November 20th, 2005
Take Your Pills, Ignore Your Belly
By Greg Critser
Los Angeles Times
Last week, stock market analysts parsed the latest sales reports from the nation’s biggest drug companies in search of why profits in the normally high-performing industry have plummeted. Good luck finding anything new.
Pharma chief executives offer up only the usual culprits: generic competition, overzealous regulators, trial lawyers, bad public relations and the high cost of discovering new drugs.
But one place to look for the real answer is right in front of our eyes and, increasingly, in our bellies. It’s the pills. As my nephew might say, they suck in a major way.

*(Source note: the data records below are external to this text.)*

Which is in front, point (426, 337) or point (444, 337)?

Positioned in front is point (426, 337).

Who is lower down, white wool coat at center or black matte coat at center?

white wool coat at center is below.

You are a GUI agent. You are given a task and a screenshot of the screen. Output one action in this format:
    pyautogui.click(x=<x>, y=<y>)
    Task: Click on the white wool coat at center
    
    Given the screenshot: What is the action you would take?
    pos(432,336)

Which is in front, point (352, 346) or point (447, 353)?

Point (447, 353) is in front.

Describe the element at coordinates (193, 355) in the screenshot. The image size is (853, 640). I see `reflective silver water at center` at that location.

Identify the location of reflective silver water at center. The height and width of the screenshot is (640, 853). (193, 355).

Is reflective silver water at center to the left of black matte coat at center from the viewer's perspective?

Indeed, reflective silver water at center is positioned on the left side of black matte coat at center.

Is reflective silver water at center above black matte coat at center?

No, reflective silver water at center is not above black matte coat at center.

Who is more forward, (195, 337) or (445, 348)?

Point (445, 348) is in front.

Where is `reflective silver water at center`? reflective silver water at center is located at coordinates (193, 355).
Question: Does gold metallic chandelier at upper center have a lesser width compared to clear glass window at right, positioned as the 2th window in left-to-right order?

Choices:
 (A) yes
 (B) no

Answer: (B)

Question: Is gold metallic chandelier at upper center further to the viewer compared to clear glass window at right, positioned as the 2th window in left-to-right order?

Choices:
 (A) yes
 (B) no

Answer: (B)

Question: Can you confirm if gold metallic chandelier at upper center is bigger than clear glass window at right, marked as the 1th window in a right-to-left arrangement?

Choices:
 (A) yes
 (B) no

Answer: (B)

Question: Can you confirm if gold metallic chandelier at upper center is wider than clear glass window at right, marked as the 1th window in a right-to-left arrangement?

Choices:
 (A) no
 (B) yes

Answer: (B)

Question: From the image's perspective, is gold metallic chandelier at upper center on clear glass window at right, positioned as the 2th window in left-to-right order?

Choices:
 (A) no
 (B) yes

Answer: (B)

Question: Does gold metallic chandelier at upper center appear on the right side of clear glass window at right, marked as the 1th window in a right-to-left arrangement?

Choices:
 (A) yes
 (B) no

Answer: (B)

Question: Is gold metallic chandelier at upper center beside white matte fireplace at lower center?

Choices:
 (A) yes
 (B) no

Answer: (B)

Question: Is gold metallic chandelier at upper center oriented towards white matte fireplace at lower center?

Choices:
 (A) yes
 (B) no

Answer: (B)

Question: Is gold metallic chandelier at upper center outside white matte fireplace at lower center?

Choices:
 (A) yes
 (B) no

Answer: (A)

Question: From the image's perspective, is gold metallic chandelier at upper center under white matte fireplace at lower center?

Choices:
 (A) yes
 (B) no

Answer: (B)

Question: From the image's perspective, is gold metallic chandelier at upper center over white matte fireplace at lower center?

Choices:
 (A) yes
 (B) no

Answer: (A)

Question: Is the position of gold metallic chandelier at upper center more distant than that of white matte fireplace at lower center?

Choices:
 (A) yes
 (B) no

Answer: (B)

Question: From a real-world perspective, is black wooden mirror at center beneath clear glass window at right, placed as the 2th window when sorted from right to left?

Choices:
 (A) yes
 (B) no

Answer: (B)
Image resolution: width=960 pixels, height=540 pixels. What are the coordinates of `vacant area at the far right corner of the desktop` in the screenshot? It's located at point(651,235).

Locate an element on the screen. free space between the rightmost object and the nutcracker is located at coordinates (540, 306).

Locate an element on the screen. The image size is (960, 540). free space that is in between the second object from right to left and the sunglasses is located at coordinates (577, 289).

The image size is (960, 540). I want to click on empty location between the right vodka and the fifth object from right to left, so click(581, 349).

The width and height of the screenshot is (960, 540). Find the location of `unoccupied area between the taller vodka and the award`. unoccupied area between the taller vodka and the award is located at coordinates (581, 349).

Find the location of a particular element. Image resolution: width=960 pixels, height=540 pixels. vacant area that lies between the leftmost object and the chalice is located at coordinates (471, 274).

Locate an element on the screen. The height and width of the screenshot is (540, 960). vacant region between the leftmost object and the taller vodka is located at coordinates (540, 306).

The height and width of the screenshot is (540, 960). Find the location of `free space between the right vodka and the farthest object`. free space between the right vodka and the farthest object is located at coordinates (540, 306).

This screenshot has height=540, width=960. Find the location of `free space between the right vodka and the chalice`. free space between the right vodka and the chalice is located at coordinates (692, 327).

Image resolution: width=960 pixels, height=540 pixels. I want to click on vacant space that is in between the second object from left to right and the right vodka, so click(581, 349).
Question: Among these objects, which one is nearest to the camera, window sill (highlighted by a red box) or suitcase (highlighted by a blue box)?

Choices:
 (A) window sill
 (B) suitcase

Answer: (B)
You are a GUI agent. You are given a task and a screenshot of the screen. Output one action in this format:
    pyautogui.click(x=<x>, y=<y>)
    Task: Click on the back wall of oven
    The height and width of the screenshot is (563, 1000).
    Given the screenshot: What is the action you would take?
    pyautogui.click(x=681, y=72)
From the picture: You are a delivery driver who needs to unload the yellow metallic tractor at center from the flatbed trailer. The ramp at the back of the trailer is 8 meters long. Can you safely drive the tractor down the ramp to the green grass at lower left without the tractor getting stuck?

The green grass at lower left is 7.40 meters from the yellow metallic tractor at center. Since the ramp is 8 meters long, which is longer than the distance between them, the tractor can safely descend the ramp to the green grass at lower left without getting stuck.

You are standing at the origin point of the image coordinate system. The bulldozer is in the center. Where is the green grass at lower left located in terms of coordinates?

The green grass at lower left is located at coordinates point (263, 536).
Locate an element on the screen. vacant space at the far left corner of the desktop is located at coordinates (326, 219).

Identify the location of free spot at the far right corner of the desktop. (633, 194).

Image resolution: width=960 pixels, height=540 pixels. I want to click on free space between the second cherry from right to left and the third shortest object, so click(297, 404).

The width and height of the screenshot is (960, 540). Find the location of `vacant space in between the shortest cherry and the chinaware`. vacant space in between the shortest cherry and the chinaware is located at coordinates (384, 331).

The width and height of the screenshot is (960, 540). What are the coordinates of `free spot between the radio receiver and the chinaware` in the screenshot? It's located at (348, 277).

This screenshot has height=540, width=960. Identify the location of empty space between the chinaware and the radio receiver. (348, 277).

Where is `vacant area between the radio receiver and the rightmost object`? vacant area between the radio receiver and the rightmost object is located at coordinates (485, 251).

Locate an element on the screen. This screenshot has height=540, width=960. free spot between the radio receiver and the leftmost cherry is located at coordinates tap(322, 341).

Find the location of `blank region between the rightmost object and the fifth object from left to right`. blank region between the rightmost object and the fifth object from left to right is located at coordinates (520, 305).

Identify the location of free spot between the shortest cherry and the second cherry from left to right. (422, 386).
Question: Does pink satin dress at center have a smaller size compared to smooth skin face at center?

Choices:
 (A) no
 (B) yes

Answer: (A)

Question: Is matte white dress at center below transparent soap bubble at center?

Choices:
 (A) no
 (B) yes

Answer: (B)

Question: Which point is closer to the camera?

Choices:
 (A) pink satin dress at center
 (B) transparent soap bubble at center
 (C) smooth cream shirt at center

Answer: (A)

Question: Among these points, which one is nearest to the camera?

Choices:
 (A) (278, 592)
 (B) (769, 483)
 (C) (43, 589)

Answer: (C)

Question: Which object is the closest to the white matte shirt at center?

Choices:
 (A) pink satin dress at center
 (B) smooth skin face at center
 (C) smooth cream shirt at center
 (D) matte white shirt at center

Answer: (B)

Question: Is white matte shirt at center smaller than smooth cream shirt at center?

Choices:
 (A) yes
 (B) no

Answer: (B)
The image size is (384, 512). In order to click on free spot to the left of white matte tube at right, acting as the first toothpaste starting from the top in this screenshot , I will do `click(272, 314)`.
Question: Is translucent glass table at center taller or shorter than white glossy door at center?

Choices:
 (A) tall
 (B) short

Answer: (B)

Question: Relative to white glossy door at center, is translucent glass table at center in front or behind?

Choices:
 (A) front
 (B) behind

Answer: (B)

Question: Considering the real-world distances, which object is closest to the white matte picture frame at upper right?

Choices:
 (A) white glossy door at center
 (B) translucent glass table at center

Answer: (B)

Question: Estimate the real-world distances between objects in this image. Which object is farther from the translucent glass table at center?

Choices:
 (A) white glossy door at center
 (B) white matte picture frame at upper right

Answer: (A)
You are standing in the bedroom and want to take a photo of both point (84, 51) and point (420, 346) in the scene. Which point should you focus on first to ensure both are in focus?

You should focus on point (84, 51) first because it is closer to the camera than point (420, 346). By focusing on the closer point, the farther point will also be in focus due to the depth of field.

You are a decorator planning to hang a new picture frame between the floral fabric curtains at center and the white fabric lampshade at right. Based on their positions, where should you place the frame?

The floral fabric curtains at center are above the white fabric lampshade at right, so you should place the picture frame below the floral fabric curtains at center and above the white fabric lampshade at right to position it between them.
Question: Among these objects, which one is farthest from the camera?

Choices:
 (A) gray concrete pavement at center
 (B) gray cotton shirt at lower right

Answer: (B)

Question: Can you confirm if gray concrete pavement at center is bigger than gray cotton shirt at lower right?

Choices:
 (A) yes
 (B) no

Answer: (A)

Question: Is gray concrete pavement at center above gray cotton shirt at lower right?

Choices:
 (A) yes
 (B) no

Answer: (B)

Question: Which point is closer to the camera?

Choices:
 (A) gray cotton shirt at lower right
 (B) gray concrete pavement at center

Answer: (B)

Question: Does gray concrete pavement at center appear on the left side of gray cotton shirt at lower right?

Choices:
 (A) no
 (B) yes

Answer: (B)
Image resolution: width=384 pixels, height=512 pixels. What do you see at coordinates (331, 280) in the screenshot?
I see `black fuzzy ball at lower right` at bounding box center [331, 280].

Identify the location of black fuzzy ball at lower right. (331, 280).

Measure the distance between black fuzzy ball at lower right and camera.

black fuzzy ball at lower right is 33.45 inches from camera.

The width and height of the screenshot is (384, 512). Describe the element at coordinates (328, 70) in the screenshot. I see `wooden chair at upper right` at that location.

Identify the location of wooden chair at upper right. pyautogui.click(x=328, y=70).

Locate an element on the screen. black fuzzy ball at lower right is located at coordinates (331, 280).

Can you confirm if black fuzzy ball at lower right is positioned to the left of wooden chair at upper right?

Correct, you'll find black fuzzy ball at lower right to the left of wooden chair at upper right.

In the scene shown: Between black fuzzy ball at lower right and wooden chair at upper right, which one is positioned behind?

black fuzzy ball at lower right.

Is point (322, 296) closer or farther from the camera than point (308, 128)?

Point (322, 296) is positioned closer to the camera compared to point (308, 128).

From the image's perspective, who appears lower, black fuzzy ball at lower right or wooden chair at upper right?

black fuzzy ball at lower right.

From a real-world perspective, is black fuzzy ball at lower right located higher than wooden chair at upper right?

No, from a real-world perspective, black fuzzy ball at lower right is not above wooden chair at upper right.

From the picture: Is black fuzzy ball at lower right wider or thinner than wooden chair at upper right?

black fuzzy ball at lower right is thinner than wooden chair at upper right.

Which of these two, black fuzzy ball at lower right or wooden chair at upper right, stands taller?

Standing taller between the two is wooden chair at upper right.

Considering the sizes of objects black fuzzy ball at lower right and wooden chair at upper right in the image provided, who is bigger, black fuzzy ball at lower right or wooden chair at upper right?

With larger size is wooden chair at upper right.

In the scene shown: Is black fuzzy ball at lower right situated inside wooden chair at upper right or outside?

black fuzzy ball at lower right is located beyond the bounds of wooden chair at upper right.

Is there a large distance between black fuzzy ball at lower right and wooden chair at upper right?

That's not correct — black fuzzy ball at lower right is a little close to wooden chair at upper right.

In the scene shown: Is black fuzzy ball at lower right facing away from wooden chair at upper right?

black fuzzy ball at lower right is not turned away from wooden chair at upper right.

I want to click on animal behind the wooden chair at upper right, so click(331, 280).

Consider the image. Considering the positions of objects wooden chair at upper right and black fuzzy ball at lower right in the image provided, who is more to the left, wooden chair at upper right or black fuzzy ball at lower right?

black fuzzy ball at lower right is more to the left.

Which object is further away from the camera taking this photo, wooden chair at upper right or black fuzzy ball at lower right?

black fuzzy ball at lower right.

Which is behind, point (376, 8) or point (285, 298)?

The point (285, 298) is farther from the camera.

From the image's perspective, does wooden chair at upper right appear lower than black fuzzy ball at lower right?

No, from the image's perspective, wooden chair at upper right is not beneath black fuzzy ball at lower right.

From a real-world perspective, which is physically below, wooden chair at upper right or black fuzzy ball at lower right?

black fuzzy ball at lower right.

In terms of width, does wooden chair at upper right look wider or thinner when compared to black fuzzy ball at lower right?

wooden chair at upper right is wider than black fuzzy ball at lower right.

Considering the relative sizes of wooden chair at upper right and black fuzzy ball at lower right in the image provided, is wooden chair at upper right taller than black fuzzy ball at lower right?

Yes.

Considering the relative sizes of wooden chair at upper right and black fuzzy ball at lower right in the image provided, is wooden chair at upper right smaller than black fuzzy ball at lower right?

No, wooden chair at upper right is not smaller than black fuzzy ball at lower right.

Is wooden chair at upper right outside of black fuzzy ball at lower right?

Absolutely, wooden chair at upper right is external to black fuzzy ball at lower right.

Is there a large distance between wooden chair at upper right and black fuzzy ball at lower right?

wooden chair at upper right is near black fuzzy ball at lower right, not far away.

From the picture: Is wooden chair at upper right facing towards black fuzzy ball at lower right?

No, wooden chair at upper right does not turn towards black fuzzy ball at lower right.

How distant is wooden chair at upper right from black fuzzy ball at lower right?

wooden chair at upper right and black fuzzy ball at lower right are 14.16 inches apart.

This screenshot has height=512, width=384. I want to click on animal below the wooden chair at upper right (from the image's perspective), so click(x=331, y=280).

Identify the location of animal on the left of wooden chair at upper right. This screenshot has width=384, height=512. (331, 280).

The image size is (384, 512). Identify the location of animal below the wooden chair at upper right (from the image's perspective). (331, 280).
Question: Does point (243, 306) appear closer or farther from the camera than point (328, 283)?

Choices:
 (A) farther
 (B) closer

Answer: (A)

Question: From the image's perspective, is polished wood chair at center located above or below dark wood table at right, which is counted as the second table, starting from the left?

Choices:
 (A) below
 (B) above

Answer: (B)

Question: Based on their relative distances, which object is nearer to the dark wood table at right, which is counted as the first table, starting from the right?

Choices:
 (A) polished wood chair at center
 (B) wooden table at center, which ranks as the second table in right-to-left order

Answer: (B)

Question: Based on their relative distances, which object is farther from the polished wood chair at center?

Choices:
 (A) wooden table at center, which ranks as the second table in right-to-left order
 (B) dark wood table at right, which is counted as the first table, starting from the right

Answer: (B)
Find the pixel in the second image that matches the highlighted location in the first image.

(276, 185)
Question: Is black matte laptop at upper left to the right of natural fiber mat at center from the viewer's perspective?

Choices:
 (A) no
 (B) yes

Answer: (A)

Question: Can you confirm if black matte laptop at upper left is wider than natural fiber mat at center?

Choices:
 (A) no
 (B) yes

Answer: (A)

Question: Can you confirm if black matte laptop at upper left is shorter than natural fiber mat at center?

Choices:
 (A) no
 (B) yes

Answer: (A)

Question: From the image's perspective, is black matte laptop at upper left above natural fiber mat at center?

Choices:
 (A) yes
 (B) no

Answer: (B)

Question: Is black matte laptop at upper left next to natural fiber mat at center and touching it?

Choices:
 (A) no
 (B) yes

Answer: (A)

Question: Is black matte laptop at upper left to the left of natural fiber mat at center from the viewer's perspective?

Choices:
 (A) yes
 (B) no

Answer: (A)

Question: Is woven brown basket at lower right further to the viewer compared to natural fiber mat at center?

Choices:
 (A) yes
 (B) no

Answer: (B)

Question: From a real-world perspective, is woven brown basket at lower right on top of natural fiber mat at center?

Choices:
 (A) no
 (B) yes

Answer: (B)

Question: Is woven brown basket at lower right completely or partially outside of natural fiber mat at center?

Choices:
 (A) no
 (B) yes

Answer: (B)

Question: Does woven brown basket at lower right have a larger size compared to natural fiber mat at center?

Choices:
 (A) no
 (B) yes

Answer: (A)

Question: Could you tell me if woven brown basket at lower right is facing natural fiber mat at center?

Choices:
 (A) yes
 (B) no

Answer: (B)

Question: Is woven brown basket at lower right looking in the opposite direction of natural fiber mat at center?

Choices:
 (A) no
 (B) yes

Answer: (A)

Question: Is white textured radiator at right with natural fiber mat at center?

They’re neither as effective nor as safe as we are led to believe.
That’s because only about half of pharma’s products launched since 1990 represent clinically significant improvements over older, cheaper products — and that’s the positive spin from pharma’s own think tanks.
Worse, problems from side effects are soaring — particularly as one in six Americans now take three or more prescription drugs daily, usually in combinations never even tested on animals. No wonder pharma earnings are in the tank. The patient is sick of being the lab rat. And that’s one big reason why only about half of patients stay on any given regimen, a definite bummer for prescription renewals and thus sales.
Big Pharma’s response? Denial and deflection.
The deflection comes in the form of a huge, over-the-top ad blitz touting the industry’s new cancer drugs — despite the fact that most of the handful of truly breakthrough oncology drugs came not from Big Pharma but from biotech upstarts. Thus a Norvartis ad in last week’s New Yorker magazine featured a patient telling us that "Novartis drove my cancer into remission in 56 days," with, of course, a minuscule disclaimer that no cure is being claimed.
Why, then, the blitz? To get across the crybaby capitalist idea that we shouldn’t criticize pharma too much. That notion was explicitly stated a month ago by a pundit from the pharma-sponsored American Enterprise Institute who, countering a blistering critique of the industry on "Real Time with Bill Maher," shouted: "But they’re curing cancer!" That line has migrated to other pro-industry pundits, such as Tucker Carlson, who a few weeks ago countered another critic by shouting: "Wow, I hope you don’t get cancer, man." Call them the cancer nannies.
The denial of the bad-product problem comes from one of the fastest-growing divisions within Big Pharma these days. It has nothing to do with R&D but with what the industry likes to call "persistence and compliance." In short, a persistence-and-compliance executive tries to figure out how to keep a patient on a pill — even if the patient doesn’t like it. Pharma has invented, yes, corporate nannying!
Often, P&C programs are run in partnerships between HMOs and pharma. The hectoring comes via phone calls or e-mails to patients from a "health counselor" (P&C reps). But increasingly, P&C reveals itself for what it is: marketing. Consider the riffs of Ray Sacchetti, the P&C chief at Bristol-Myers Squibb. In a study of what he calls "adherence marketing," Sacchetti told industry marketers that he could prove that direct-to-consumer, or DTC, ads could increase compliance. "If you do 160 days of DTC, you get a 35% rate of compliance in 12 months," he said. "But if you do 250 days of DTC ads, you get 65% compliance!" Wow, and we thought we were just getting an idiotic ad.
What does all this mean? It means huge amounts of money are spent getting us to take our pills — and shut up while we’re doing so — while less and less is being spent to discover pills we really need. That’s pharma’s right in our free market system, but P&C can also harm patients by encouraging them to keep taking a drug that may be harmful. Such was the case with many programs designed to increase compliance with pain relievers (Cox-2s), antidepressants (SSRIs) and diabetes (glitazones). Worse, few P&C programs seek out the legitimate reasons patients stop taking their pills — information, for example, on side effects, adverse events and special individual sensitivities and physiological traits.
For pharma CEOs, that’s a place to start looking for the real reason behind those sinking sales.